New research was presented at ASTRO 2020, the virtual American Society for Radiation Oncology Annual Meeting, from October 24-28.

Although previous studies support stereotactic radiosurgery (SRS) as the standard of care in patients with cancer with up to three brain metastases due to better preservation of cognitive function and similar overall survival when compared with whole-brain radiation therapy (WBRT), whether SRS should be used for the many patients who present with numerous (4-15) brain metastases remains unclear. Between 2012 and 2019, researchers randomized patients with four to 15 brain metastases to SRS or WBRT. At 4 months, patients in the SRS group had an average z-score increase of 0.21 from baseline on the Hopkins Verbal Learning Test-Revised Total Recall, compared with a decline of 0.74 in the WBRT group.
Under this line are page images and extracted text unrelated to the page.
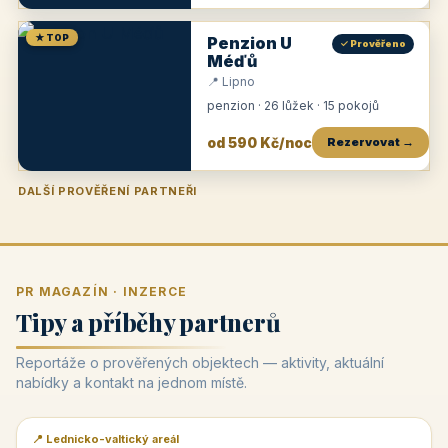
★ TOP
Penzion U
✓ Prověřeno
Méďů
📍 Lipno
penzion · 26 lůžek · 15 pokojů
od 590 Kč/noc
Rezervovat →
DALŠÍ PROVĚŘENÍ PARTNEŘI
Penzion U Zámku
Pension Faber
Penzion a vinařství Dobrovolný
Penzion a restaurace Maštal
Krčma Šatlava
Hotel Rozvoj
Penzion Zvoneček
Penzion Selský dvůr
Penzion Thallerův dům
Hotel Lípa
★
od 500 Kč
★
od 845 Kč
★
od 300 Kč
★
od 360 Kč
★
🍽️
★
od 400 Kč
★
od 550 Kč
★
od 530 Kč
★
od 1 190 Kč
★
od 450 Kč
PR MAGAZÍN · INZERCE
Tipy a příběhy partnerů
Reportáže o prověřených objektech — aktivity, aktuální
nabídky a kontakt na jednom místě.
📍 Lednicko-valtický areál
📰 PR článek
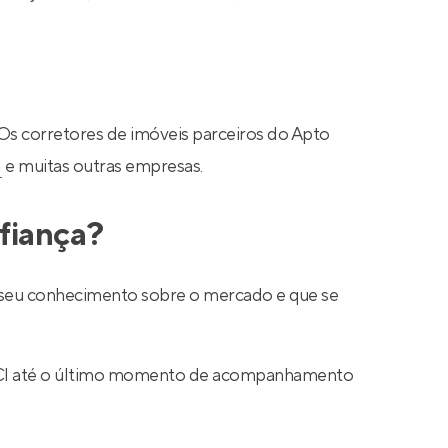
 Os corretores de imóveis parceiros do Apto
N
e muitas outras empresas.
fiança?
ar seu conhecimento sobre o mercado e que se
 CRECI até o último momento de acompanhamento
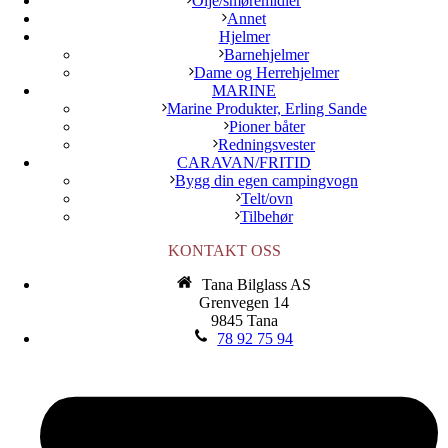
Olje/smøremidler
Annet
Hjelmer
Barnehjelmer
Dame og Herrehjelmer
MARINE
Marine Produkter, Erling Sande
Pioner båter
Redningsvester
CARAVAN/FRITID
Bygg din egen campingvogn
Telt/ovn
Tilbehør
KONTAKT OSS
Tana Bilglass AS
Grenvegen 14
9845 Tana
78 92 75 94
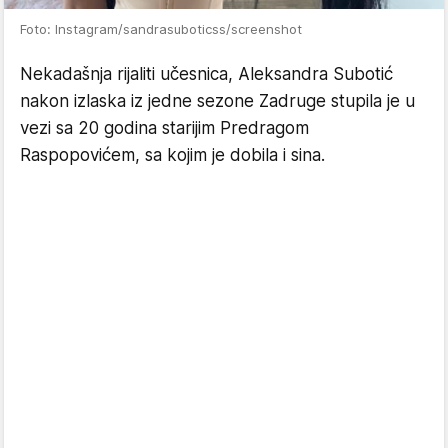
Foto: Instagram/sandrasuboticss/screenshot
Nekadašnja rijaliti učesnica, Aleksandra Subotić
nakon izlaska iz jedne sezone Zadruge stupila je u
vezi sa 20 godina starijim Predragom
Raspopovićem, sa kojim je dobila i sina.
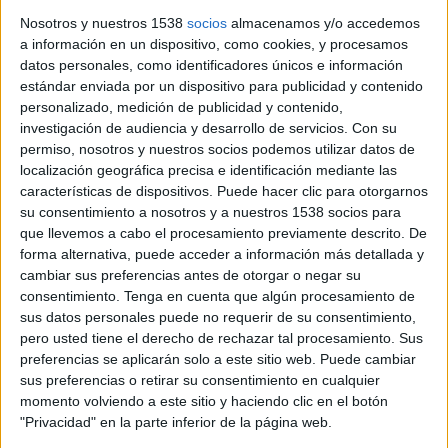
de sis metres a la Ronda del Parc de
Nosotros y nuestros 1538
socios
almacenamos y/o accedemos
Figueres
a información en un dispositivo, como cookies, y procesamos
datos personales, como identificadores únicos e información
Una canonada d'aigües residuals ha rebentat i l'asfalt s'ha
estándar enviada por un dispositivo para publicidad y contenido
esfondrat
personalizado, medición de publicidad y contenido,
investigación de audiencia y desarrollo de servicios.
Con su
permiso, nosotros y nuestros socios podemos utilizar datos de
localización geográfica precisa e identificación mediante las
características de dispositivos. Puede hacer clic para otorgarnos
su consentimiento a nosotros y a nuestros 1538 socios para
Notícia
que llevemos a cabo el procesamiento previamente descrito. De
forma alternativa, puede acceder a información más detallada y
cambiar sus preferencias antes de otorgar o negar su
consentimiento.
Tenga en cuenta que algún procesamiento de
sus datos personales puede no requerir de su consentimiento,
El PSC de Figueres titlla Santi Vila
pero usted tiene el derecho de rechazar tal procesamiento. Sus
preferencias se aplicarán solo a este sitio web. Puede cambiar
'd'inoperant' per la possible pèrdua de
sus preferencias o retirar su consentimiento en cualquier
l'escola Montessori
momento volviendo a este sitio y haciendo clic en el botón
"Privacidad" en la parte inferior de la página web.
El govern municipal considera 'contradictori' el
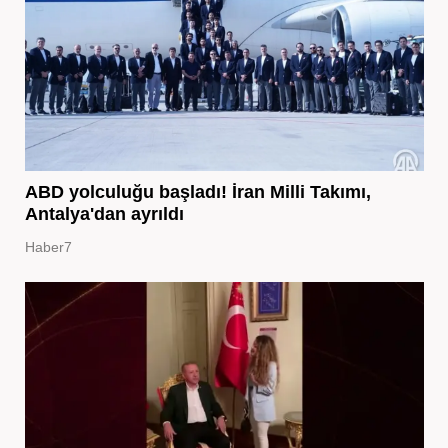
ABD yolculuğu başladı! İran Milli Takımı,
Antalya'dan ayrıldı
Haber7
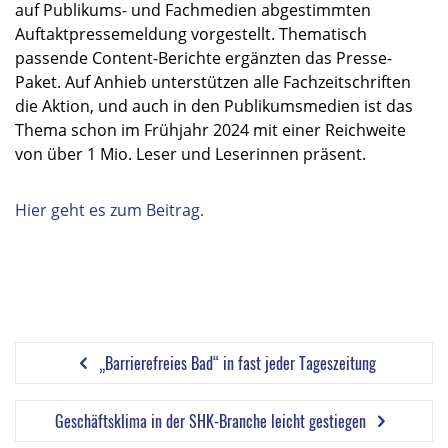
auf Publikums- und Fachmedien abgestimmten
Auftaktpressemeldung vorgestellt. Thematisch
passende Content-Berichte ergänzten das Presse-
Paket. Auf Anhieb unterstützen alle Fachzeitschriften
die Aktion, und auch in den Publikumsmedien ist das
Thema schon im Frühjahr 2024 mit einer Reichweite
von über 1 Mio. Leser und Leserinnen präsent.
Hier geht es zum Beitrag.
„Barrierefreies Bad“ in fast jeder Tageszeitung
Geschäftsklima in der SHK-Branche leicht gestiegen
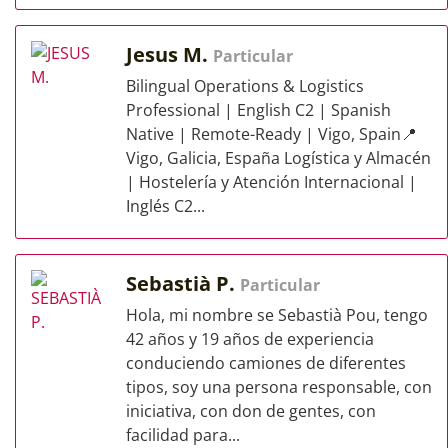
Jesus M.
Particular
Bilingual Operations & Logistics
Professional | English C2 | Spanish
Native | Remote-Ready | Vigo, Spain📍
Vigo, Galicia, España Logística y Almacén
| Hostelería y Atención Internacional |
Inglés C2...
Sebastià P.
Particular
Hola, mi nombre se Sebastià Pou, tengo
42 años y 19 años de experiencia
conduciendo camiones de diferentes
tipos, soy una persona responsable, con
iniciativa, con don de gentes, con
facilidad para...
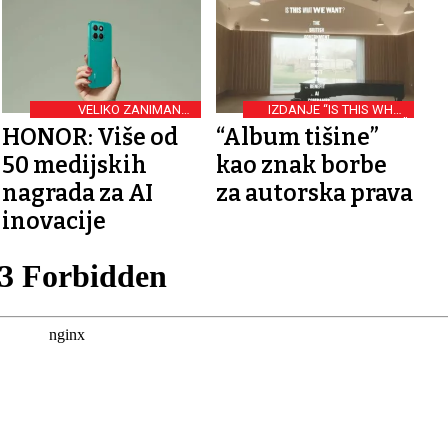
VELIKO ZANIMANJE
IZDANJE “IS THIS WHAT
STRUKE
WE WANT”
HONOR: Više od
“Album tišine”
50 medijskih
kao znak borbe
nagrada za AI
za autorska prava
inovacije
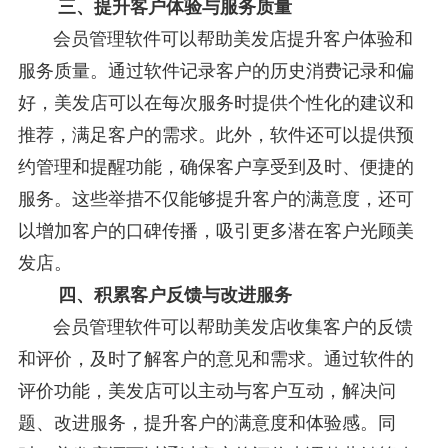
三、提升客户体验与服务质量
会员管理软件可以帮助美发店提升客户体验和
服务质量。通过软件记录客户的历史消费记录和偏
好，美发店可以在每次服务时提供个性化的建议和
推荐，满足客户的需求。此外，软件还可以提供预
约管理和提醒功能，确保客户享受到及时、便捷的
服务。这些举措不仅能够提升客户的满意度，还可
以增加客户的口碑传播，吸引更多潜在客户光顾美
发店。
四、积累客户反馈与改进服务
会员管理软件可以帮助美发店收集客户的反馈
和评价，及时了解客户的意见和需求。通过软件的
评价功能，美发店可以主动与客户互动，解决问
题、改进服务，提升客户的满意度
和体验感。同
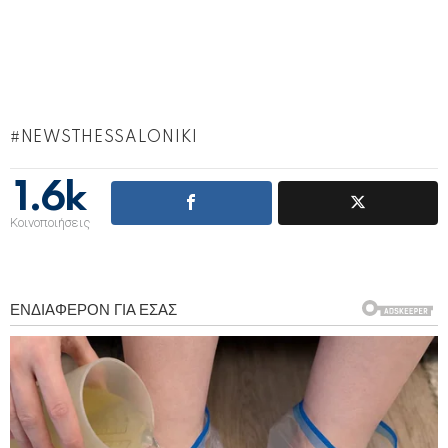
NEWSTHESSALONIKI
1.6k
Κοινοποιήσεις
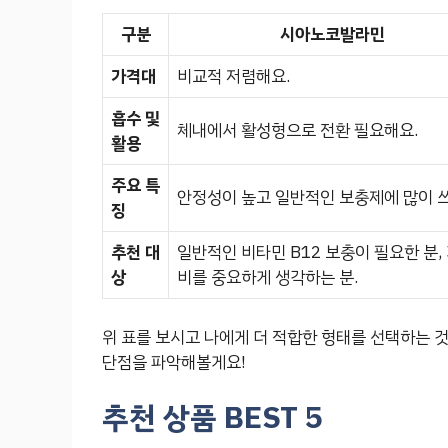
구분
시아노코발라민
가격대
비교적 저렴해요.
흡수 및
체내에서 활성형으로 전환 필요해요.
활용
주요 특
안정성이 높고 일반적인 보충제에 많이 
징
추천 대
일반적인 비타민 B12 보충이 필요한 분,
상
비를 중요하게 생각하는 분.
위 표를 보시고 나에게 더 적합한 형태를 선택하는 
단점을 파악해볼게요!
추천 상품 BEST 5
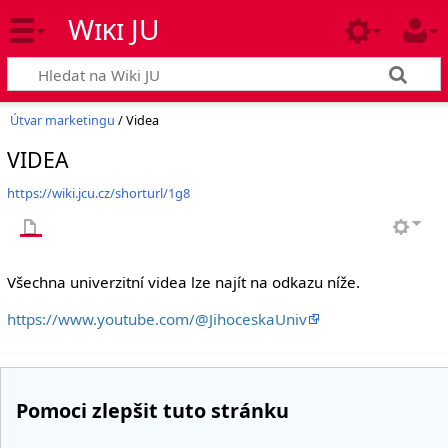
Wiki JU
Útvar marketingu
/ Videa
VIDEA
https://wiki.jcu.cz/shorturl/1g8
Všechna univerzitní videa lze najít na odkazu níže.
https://www.youtube.com/@JihoceskaUniv
Pomoci zlepšit tuto stránku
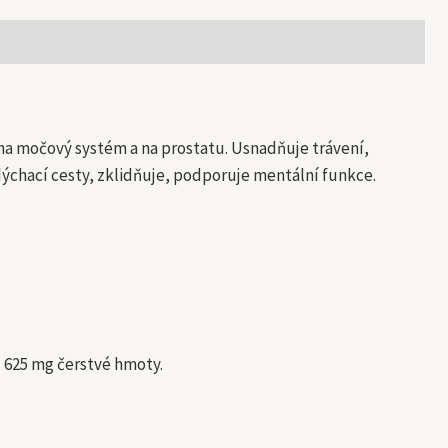
 na močový systém a na prostatu. Usnadňuje trávení,
 dýchací cesty, zklidňuje, podporuje mentální funkce.
 625 mg čerstvé hmoty.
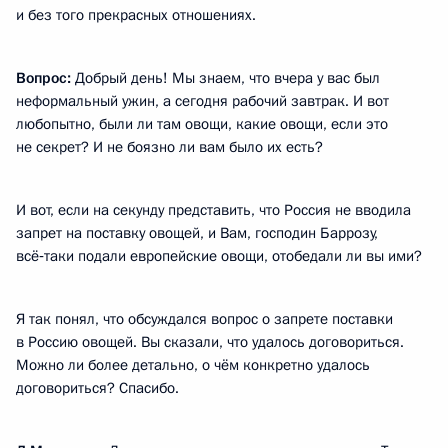
и без того прекрасных отношениях.
Вопрос:
Добрый день! Мы знаем, что вчера у вас был
неформальный ужин, а сегодня рабочий завтрак. И вот
любопытно, были ли там овощи, какие овощи, если это
не секрет? И не боязно ли вам было их есть?
И вот, если на секунду представить, что Россия не вводила
запрет на поставку овощей, и Вам, господин Баррозу,
всё‑таки подали европейские овощи, отобедали ли вы ими?
Я так понял, что обсуждался вопрос о запрете поставки
в Россию овощей. Вы сказали, что удалось договориться.
Можно ли более детально, о чём конкретно удалось
договориться? Спасибо.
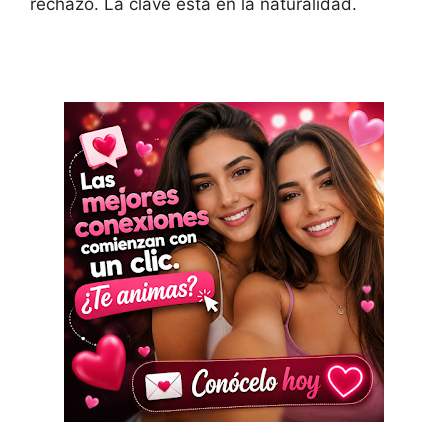
rechazo. La clave está en la naturalidad.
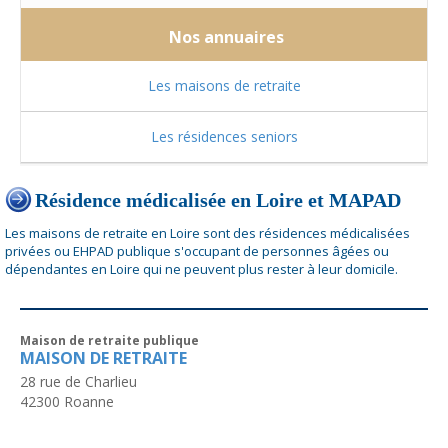
Nos annuaires
Les maisons de retraite
Les résidences seniors
Résidence médicalisée en Loire et MAPAD
Les maisons de retraite en Loire sont des résidences médicalisées
privées ou EHPAD publique s'occupant de personnes âgées ou
dépendantes en Loire qui ne peuvent plus rester à leur domicile.
Maison de retraite publique
MAISON DE RETRAITE
28 rue de Charlieu
42300
Roanne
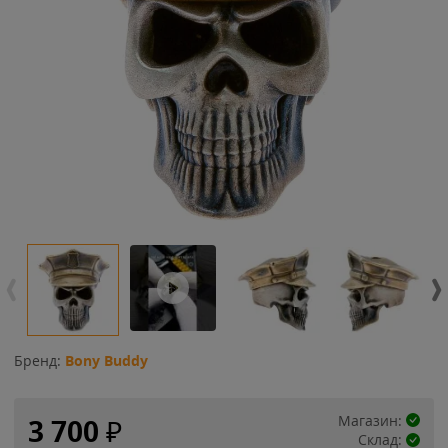
Бренд:
Bony Buddy
Магазин:
3 700
₽
Склад:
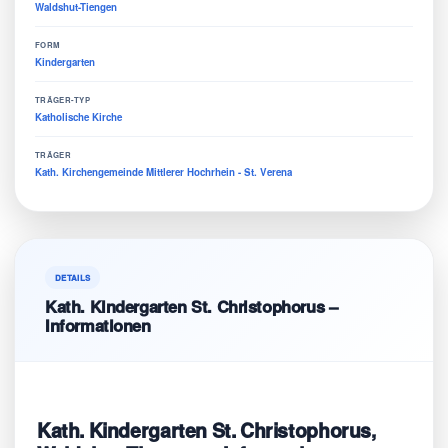
Waldshut-Tiengen
FORM
Kindergarten
TRÄGER-TYP
Katholische Kirche
TRÄGER
Kath. Kirchengemeinde Mittlerer Hochrhein - St. Verena
DETAILS
Kath. Kindergarten St. Christophorus –
Informationen
Kath. Kindergarten St. Christophorus,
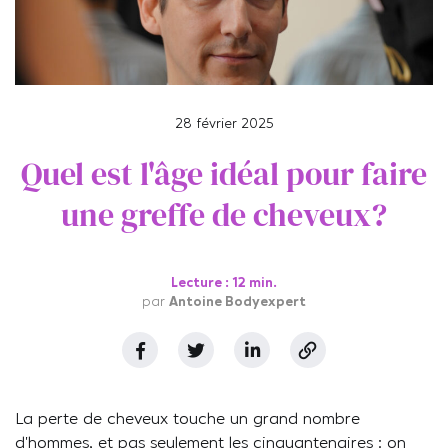
28 février 2025
Quel est l'âge idéal pour faire
une greffe de cheveux?
Lecture : 12 min.
par
Antoine Bodyexpert
La perte de cheveux touche un grand nombre
d’hommes, et pas seulement les cinquantenaires : on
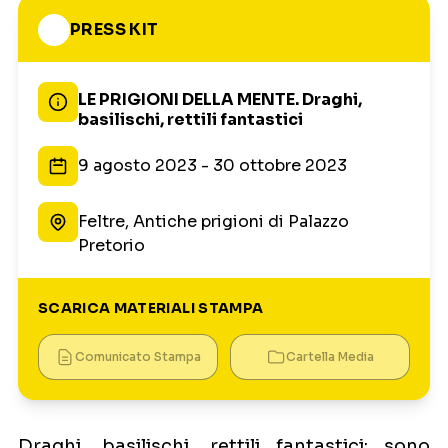
PRESS KIT
LE PRIGIONI DELLA MENTE. Draghi,
basilischi, rettili fantastici
9 agosto 2023 - 30 ottobre 2023
Feltre, Antiche prigioni di Palazzo
Pretorio
SCARICA MATERIALI STAMPA
Comunicato Stampa
Cartella Media
Draghi, basilischi, rettili fantastici: sono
Patients in the SRS group also had statistically significant and clinically meaningful advantages in memory function over those in the WBRT group at 1 and 6 months. Overall survival in the intent-to-treat population was 7.8 months for those in the SRS arm, compared with 8.9 months in the WBRT arm. A clinically meaningful decline in cognitive function was experienced by 50% of the WBRT arm, compared with just 6% in the SRS arm. While 4-month local control rates favored SRS over WBRT (95% vs 87%), distant brain control rates favored WBRT over SRS (80% vs 60%).